- Task prompt
Which lines have the string "takes"? Copy all of them from the entries below.

- Data for analysis
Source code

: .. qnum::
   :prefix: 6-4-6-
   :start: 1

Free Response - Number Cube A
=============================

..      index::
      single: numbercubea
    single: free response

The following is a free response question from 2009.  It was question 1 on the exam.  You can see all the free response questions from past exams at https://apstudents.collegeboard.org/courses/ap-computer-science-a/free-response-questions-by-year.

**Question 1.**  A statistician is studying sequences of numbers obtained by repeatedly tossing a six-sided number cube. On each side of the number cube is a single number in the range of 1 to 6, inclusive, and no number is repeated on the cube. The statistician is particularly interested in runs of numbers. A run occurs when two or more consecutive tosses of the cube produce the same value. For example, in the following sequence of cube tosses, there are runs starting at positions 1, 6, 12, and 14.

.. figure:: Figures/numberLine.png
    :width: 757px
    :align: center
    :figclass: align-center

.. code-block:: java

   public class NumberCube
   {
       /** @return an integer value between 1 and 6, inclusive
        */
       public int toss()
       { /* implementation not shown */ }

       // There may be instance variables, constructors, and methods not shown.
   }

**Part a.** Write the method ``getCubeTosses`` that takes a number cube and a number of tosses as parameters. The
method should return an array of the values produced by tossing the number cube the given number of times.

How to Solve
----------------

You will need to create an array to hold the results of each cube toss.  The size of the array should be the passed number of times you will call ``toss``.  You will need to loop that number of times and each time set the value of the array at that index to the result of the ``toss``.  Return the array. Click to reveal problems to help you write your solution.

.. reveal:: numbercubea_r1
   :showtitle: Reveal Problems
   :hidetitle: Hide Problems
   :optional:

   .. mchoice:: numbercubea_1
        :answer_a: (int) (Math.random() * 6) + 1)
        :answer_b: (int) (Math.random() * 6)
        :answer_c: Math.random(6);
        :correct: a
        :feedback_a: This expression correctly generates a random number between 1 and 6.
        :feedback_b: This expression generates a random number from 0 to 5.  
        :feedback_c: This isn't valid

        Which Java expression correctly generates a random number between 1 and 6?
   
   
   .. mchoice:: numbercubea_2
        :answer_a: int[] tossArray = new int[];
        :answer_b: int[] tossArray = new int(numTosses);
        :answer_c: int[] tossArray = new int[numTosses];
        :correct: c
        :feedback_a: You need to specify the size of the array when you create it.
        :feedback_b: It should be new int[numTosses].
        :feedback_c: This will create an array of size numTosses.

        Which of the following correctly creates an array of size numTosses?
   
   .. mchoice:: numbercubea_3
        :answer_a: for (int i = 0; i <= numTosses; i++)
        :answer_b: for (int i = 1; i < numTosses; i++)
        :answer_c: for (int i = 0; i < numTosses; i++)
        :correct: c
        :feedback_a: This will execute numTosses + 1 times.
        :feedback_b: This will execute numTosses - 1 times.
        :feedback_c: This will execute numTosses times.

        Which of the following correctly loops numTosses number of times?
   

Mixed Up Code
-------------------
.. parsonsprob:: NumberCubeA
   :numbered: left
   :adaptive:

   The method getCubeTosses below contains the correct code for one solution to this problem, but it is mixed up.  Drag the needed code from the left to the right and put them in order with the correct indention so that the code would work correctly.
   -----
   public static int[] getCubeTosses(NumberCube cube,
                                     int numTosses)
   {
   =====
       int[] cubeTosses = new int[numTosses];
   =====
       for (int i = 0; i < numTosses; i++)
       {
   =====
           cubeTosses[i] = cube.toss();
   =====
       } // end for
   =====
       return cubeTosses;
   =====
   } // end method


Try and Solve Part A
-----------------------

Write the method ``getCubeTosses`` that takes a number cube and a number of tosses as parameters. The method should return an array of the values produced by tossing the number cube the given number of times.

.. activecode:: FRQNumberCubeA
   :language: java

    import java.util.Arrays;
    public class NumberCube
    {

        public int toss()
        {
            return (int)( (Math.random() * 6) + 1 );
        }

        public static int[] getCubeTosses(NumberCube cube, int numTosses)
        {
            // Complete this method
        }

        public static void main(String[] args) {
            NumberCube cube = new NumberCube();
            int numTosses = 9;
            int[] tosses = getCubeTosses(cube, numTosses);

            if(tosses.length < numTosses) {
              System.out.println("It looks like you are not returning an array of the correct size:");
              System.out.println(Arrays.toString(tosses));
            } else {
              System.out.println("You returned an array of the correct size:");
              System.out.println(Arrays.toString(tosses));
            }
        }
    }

* * *

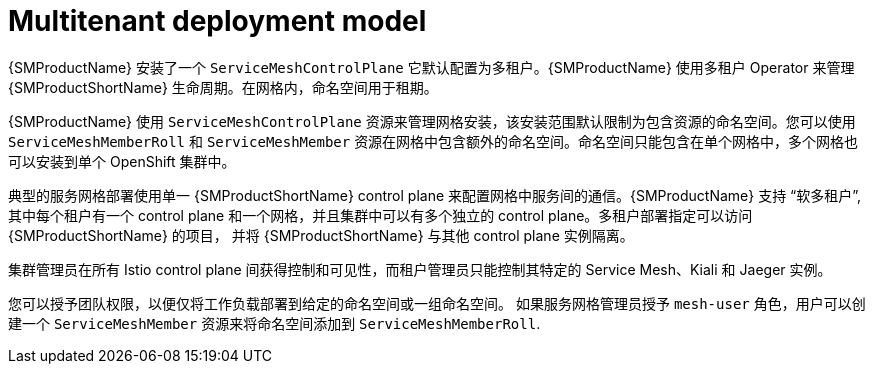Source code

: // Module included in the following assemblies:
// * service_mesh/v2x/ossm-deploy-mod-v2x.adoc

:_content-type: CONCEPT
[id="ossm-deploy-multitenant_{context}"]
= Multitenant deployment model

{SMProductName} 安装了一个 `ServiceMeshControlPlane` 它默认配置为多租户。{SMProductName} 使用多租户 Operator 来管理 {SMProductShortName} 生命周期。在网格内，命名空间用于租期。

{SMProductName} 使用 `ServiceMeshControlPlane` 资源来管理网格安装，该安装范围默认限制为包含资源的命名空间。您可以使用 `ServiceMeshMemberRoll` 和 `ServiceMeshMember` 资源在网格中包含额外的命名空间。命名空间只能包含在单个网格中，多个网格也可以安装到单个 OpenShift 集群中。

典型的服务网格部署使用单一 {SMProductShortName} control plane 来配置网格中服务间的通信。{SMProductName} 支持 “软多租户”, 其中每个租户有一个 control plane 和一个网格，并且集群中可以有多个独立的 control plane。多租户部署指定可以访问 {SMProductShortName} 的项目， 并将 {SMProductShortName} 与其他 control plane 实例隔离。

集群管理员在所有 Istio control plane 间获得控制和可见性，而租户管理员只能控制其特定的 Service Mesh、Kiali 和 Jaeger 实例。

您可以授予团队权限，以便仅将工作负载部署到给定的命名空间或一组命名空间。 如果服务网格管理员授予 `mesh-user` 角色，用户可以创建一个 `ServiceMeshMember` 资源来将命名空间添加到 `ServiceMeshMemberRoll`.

- Solution for this exercise
**Part a.** Write the method ``getCubeTosses`` that takes a number cube and a number of tosses as parameters. The
Write the method ``getCubeTosses`` that takes a number cube and a number of tosses as parameters. The method should return an array of the values produced by tossing the number cube the given number of times.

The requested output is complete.